## RECORDED DATA:
__________________________________________________

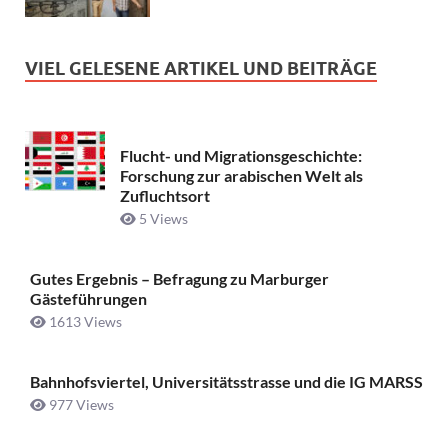
VIEL GELESENE ARTIKEL UND BEITRÄGE
Flucht- und Migrationsgeschichte:
Forschung zur arabischen Welt als
Zufluchtsort
5 Views
Gutes Ergebnis – Befragung zu Marburger
Gästeführungen
1613 Views
Bahnhofsviertel, Universitätsstrasse und die IG MARSS
977 Views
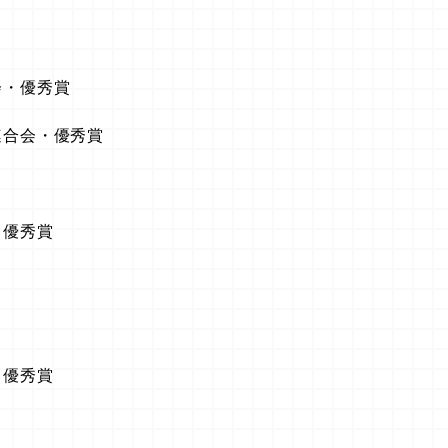
会・優秀賞
連合会・優秀賞
・優秀賞
・優秀賞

__________________________________________________

## WRITTEN TASK:
In the copy, include every record exactly and no pictures.

## YOUR RESPONSE:
VIEL GELESENE ARTIKEL UND BEITRÄGE
Flucht- und Migrationsgeschichte:
Forschung zur arabischen Welt als
Zufluchtsort
5 Views
Gutes Ergebnis – Befragung zu Marburger
Gästeführungen
1613 Views
Bahnhofsviertel, Universitätsstrasse und die IG MARSS
977 Views
会・優秀賞
連合会・優秀賞
・優秀賞
・優秀賞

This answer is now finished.